# [WHAT THE EXERCISE ASKS]
Set down, character for character, everything in the records below from the line holding "Перейти к основному с" down to the line holding "使い倒す8つの活用術【1週間まとめ】", and no other line.
▼▼▼
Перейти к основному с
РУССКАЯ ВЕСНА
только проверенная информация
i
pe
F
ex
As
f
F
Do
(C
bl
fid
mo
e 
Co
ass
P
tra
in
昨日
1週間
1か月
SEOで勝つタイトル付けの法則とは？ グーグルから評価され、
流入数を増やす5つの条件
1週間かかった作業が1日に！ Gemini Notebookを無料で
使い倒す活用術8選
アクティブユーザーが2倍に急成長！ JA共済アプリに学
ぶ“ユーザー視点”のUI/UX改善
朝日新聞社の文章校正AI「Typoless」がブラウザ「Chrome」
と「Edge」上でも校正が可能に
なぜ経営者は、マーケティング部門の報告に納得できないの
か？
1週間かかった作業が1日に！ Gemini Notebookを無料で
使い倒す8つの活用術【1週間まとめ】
▲▲▲
▼▼▼
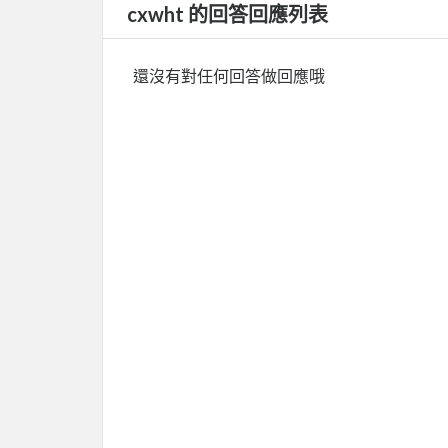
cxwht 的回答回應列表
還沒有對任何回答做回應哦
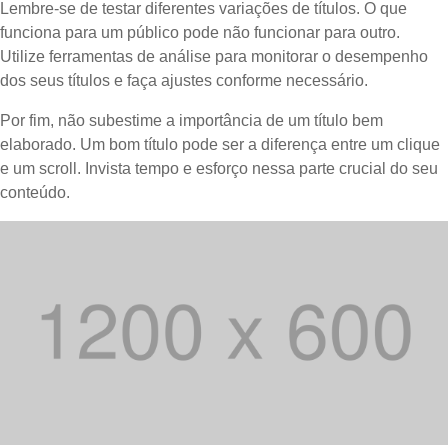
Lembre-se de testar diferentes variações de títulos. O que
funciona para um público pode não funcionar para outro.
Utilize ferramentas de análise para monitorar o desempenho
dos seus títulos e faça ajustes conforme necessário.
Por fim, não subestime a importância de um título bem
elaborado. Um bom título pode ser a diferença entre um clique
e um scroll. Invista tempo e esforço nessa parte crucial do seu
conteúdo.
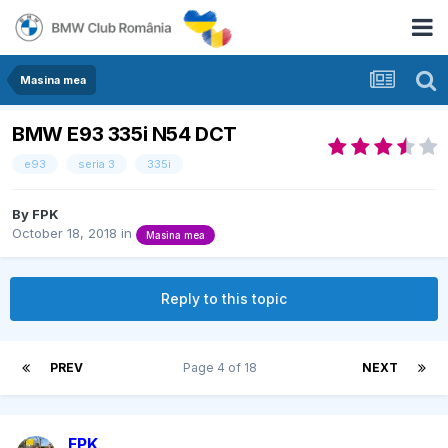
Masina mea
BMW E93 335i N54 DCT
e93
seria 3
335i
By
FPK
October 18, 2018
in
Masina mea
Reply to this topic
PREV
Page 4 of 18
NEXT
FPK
▲▲▲
▼▼▼
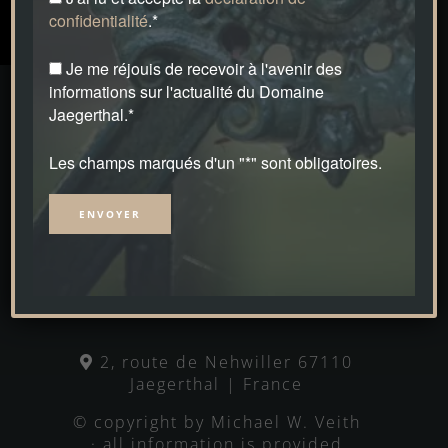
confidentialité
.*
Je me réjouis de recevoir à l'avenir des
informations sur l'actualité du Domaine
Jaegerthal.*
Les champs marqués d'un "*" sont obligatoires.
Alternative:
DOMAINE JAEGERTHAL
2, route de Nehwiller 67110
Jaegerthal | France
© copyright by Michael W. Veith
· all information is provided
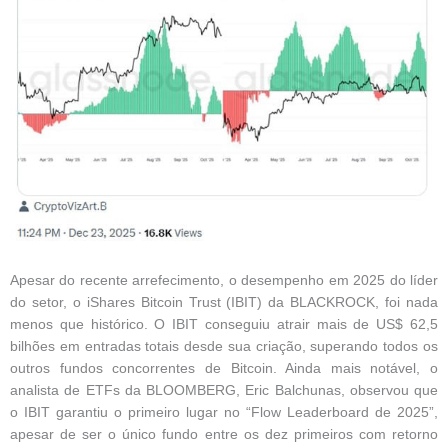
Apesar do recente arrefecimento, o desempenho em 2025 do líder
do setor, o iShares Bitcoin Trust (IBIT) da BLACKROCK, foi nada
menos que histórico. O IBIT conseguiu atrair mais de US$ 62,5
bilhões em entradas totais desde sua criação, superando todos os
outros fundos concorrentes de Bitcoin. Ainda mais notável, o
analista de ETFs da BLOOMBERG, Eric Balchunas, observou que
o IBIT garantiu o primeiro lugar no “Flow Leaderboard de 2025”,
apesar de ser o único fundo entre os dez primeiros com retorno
▲▲▲
# [ANSWER TO THIS EXERCISE]
Перейти к основному с
РУССКАЯ ВЕСНА
только проверенная информация
i
pe
F
ex
As
f
F
Do
(C
bl
fid
mo
e 
Co
ass
P
tra
in
昨日
1週間
1か月
SEOで勝つタイトル付けの法則とは？ グーグルから評価され、
流入数を増やす5つの条件
1週間かかった作業が1日に！ Gemini Notebookを無料で
使い倒す活用術8選
アクティブユーザーが2倍に急成長！ JA共済アプリに学
ぶ“ユーザー視点”のUI/UX改善
朝日新聞社の文章校正AI「Typoless」がブラウザ「Chrome」
と「Edge」上でも校正が可能に
なぜ経営者は、マーケティング部門の報告に納得できないの
か？
1週間かかった作業が1日に！ Gemini Notebookを無料で
使い倒す8つの活用術【1週間まとめ】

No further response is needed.